Я попридержал язык, но про себя подумал: гиена скалится, даже когда улыбается.

— Ну, ладно. — Ванея жестом велел остальным выйти. — Садись-ка, Ефан, на подушки и слушай хорошенько, ибо не из пустой прихоти приказал я искать тебя от Дана до Вирсавии, чтобы привести сюда.

— Раб ваш весь обратился в слух.

— Помнится, на одном заседании комиссии я уже говорил, что собираюсь предать Иоава суду. — Ванея поиграл желваками на скулах. — После того как брат царя Адония получил свое, Соломон одобрил мое намерение.
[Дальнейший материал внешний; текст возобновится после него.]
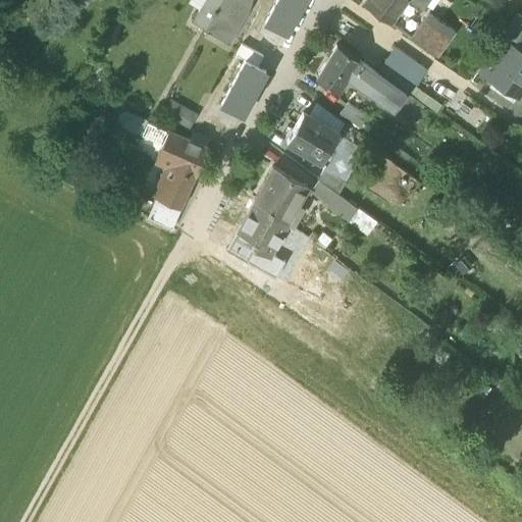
[(190,0),(189,3),(201,10),(206,0),(190,0)]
— Мудрость мудрейшего из царей несравненна, — сказал я.

— Поскольку Иоав доверился тебе, — продолжил Ванея, — а также поскольку ты до известной степени прикосновен к преступной связи Адонии с госпожой Ависагой, а значит, и сам совершил преступление, ибо не донес мне о ней, то я собираюсь вызвать тебя на суд свидетелем.

Он глядел на меня словно на муху, увязнувшую в густом сиропе.

— Разве Иоав не признается сам во всем, что от него ни потребуют? — спросил я, стараясь выглядеть спокойным. — Кому нужны свидетели при таком обвиняемом?

— Кому нужны свидетели! — мрачно повторил Ванея. — Признаний у нас за последнее время больше, чем нужно. Не успеешь обвинить человека, например, в недозволенных мыслях, как он тут же сознается. Обвинишь его в том или ином уклоне, групповщине, моральном разложении, заговорщицкой и подрывной деятельности, он опять сознается. Народ Израиля даже перестал сомневаться в подобных признаниях, люди только плечами пожимают. До чего же дойдет наше судопроизводство? Вот почему царю нужен свидетель, у которого не подмочена репутация и который слывет человекам ученым, а главное — честным.

— Разве свидетель, выступающий в суде, не должен быть очевидцем предполагаемого преступления или хотя бы иметь о нем сведение из первых рук?

— скромно спросил я. — Ведь писано же: «Не лжесвидетельствуй!» — Я ни в коем случае не принуждаю тебя лжесвидетельствовать, — сказал Ванея. — Все твои показания я вручу тебе самолично, и ты лишь добросовестно перескажешь то, что узнал от меня. Ничего другого от тебя не требуется.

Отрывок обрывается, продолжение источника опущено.